Work required:
Based on the wildfire article, explain why emergency services and predictive technology are becoming less able to deal with and prevent disasters.

Provided passage:
────
Submitted by ICConline on
From Slovenia to the Czech Republic, Turkey, Portugal, Greece, Italy, Germany, France, Spain and the Canary Islands, hundreds of thousands of hectares of forests and houses are now reduced to ashes with all the ecological and human consequences that one can imagine. Even the United Kingdom has seen extensive fires in the London area. Most recently, California has gone up in flames. Yosemite Park and its legendary redwoods are threatened by a giant fire that has burned more than 7,000 hectares. In the Maghreb, in Chad, fires are also multiplying... In short, the world is on fire! If 350 million hectares go up in smoke every year in the world, if the Amazon forest, a large part of Australia and Siberia have already been ravaged by flames, we are reaching new records today!
Clearly, these fires are a direct consequence of climate change around the world: increasingly frequent and intense heat waves, such as the historic heat waves in Europe this summer. In India and Pakistan, temperatures have approached 50°C in recent weeks! A level of heat that is unbearable for the very survival of millions of human beings and which, according to a large part of the scientific world, is becoming the norm. At the same time, deadly floods are hitting Iran. The long-predicted downward spiral is thus becoming a reality.
If the bourgeoisie seeks to conceal the responsibility of the capitalist mode of production in the face of climate change by focusing attention on arsonists, on the deplorable behaviour of this or that billionaire with his or her private jets, on tourists, or on such and such a company, these stories are also a means of concealing its negligence and its total inability to curb the phenomenon, since it is so caught up in the headlong rush towards destruction. In this respect, the so-called "historic agreements" of the many climate conferences are pure hypocrisy, fine words that only produce “small measures” that do not measure up to the global challenges facing the planet.
The incapacity and growing shortcomings of all governments and international structures to deal with and prevent disasters are obvious: the emergency services and predictive technology, under the weight of decades of budget cuts, are increasingly deficient and powerless. Technological capacities, satellite detection of potential outbreaks and weather forecasts, remain unused due to a lack of budgets and financial means. The fleets of water-bombing aircraft (only a few dozen planes and helicopters in France, for example), which are capable of reacting as quickly as possible and effectively countering these devastating fires, are only being strengthened piecemeal due to a lack of resources. They are obviously far from equalling the military air fleets of all the armies, which are acquiring more and more fighters and bombers every day, capable of raining fire on the potential “enemy”: your imperialist competitor.
────
(Stored data entries)
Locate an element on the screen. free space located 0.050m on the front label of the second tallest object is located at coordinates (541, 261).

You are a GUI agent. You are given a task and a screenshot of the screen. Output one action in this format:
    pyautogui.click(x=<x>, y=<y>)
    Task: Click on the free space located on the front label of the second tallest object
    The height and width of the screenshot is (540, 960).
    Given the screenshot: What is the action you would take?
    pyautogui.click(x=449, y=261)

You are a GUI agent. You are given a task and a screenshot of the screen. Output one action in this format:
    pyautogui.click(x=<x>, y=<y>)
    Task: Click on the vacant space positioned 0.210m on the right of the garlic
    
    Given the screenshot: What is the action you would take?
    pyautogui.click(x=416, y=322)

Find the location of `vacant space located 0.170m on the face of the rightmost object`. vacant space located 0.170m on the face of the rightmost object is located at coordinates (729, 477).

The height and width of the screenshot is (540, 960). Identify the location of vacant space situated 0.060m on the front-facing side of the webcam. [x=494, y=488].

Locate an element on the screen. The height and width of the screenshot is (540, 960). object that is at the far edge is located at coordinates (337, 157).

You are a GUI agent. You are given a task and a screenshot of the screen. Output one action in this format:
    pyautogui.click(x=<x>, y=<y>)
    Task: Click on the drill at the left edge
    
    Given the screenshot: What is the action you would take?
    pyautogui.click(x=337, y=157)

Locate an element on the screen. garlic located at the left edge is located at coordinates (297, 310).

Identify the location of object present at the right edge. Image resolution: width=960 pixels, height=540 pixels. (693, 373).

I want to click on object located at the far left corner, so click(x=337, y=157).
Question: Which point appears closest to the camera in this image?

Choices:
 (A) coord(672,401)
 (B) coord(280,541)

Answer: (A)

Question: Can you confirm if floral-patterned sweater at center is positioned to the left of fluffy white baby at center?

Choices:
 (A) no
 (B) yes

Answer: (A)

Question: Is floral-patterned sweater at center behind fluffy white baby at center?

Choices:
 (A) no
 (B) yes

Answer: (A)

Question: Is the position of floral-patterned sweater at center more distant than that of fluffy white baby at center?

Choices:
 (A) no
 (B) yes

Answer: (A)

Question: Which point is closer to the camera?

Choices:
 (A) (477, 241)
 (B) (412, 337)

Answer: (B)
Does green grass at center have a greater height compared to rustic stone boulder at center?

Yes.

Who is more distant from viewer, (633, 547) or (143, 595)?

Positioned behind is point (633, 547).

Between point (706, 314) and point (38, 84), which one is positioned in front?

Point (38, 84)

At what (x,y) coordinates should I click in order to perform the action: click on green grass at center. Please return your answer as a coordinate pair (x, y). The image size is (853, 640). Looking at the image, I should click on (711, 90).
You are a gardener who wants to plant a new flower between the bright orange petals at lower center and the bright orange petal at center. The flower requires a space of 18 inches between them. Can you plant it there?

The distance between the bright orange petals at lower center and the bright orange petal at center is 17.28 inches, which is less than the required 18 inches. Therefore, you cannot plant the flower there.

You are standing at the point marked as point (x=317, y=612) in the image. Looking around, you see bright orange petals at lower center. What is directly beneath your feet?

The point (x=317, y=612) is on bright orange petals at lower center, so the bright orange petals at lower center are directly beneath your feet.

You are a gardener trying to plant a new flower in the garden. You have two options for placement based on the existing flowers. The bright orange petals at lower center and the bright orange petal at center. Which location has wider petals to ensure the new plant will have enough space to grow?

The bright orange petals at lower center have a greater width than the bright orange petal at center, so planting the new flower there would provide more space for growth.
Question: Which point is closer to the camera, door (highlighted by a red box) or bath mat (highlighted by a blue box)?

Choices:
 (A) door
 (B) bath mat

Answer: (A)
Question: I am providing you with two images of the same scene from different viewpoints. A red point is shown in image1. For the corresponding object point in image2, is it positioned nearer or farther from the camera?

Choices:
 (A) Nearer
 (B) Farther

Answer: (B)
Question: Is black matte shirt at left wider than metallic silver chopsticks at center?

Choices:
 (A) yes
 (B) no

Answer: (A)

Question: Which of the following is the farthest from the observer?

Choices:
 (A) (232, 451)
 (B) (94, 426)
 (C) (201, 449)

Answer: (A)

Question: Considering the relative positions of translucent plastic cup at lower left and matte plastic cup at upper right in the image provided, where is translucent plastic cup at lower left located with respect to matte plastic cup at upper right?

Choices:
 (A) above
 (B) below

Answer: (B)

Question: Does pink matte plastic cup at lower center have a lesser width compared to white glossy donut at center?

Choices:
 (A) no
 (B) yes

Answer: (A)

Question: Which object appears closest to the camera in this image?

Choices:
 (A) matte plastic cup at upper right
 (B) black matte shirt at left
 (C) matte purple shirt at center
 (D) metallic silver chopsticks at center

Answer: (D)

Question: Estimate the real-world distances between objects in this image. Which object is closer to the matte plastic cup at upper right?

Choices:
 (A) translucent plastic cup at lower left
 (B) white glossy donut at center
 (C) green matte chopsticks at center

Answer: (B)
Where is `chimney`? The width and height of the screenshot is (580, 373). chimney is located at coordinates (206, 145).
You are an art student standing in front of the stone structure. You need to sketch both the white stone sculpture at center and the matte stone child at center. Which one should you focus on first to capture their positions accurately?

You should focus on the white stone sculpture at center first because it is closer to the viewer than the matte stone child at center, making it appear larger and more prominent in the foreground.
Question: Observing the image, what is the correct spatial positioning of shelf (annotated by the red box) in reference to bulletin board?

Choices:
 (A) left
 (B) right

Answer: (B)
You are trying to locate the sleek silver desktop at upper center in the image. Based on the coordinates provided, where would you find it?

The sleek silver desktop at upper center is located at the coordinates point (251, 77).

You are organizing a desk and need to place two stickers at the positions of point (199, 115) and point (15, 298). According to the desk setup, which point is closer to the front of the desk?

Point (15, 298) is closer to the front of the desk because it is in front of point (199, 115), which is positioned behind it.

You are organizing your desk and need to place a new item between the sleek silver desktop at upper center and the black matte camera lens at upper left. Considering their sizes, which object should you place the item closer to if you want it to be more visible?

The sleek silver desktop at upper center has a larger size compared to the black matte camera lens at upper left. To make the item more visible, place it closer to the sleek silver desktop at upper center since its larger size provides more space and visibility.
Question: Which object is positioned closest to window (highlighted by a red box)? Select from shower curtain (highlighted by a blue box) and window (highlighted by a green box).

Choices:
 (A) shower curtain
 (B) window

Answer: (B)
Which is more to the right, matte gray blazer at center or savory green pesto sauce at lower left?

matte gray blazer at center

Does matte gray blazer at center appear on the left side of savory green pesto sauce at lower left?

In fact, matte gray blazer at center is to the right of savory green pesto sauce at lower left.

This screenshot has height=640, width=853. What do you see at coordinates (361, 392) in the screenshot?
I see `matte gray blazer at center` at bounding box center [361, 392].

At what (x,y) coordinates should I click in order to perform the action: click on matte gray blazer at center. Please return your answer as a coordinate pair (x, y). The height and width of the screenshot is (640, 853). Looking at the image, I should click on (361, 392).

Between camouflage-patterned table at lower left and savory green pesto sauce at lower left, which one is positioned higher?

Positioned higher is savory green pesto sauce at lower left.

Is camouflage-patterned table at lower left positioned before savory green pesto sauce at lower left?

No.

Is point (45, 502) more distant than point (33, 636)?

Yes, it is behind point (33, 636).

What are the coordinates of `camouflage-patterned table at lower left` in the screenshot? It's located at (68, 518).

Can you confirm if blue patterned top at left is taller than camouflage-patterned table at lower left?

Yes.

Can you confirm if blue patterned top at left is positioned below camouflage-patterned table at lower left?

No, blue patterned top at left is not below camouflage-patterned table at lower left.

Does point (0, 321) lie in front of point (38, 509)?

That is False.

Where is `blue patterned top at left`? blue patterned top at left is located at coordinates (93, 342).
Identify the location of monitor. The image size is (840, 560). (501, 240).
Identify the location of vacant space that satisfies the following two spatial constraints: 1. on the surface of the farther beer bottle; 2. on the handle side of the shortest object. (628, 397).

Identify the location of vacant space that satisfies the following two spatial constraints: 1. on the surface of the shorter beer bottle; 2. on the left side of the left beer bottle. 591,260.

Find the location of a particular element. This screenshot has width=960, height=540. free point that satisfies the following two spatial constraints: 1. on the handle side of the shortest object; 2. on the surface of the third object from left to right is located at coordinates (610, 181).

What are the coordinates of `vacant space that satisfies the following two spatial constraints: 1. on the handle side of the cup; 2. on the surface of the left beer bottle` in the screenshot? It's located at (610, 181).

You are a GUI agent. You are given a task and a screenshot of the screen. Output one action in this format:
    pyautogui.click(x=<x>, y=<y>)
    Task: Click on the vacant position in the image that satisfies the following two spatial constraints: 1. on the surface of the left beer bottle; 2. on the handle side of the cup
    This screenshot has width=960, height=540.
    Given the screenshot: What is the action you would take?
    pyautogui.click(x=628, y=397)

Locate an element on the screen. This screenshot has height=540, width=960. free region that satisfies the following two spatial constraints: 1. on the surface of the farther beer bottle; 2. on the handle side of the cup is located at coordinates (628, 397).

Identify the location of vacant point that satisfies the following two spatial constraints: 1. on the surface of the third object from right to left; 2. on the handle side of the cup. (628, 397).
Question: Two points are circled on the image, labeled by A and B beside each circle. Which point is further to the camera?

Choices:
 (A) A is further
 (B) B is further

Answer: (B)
────
Solution to the exercise:
The article blames decades of budget cuts, which have left emergency services and predictive technology increasingly deficient and powerless. For the same lack of budgets and financial means, satellite detection of potential outbreaks and weather forecasts go unused. Fleets of water-bombing aircraft are also being strengthened only piecemeal.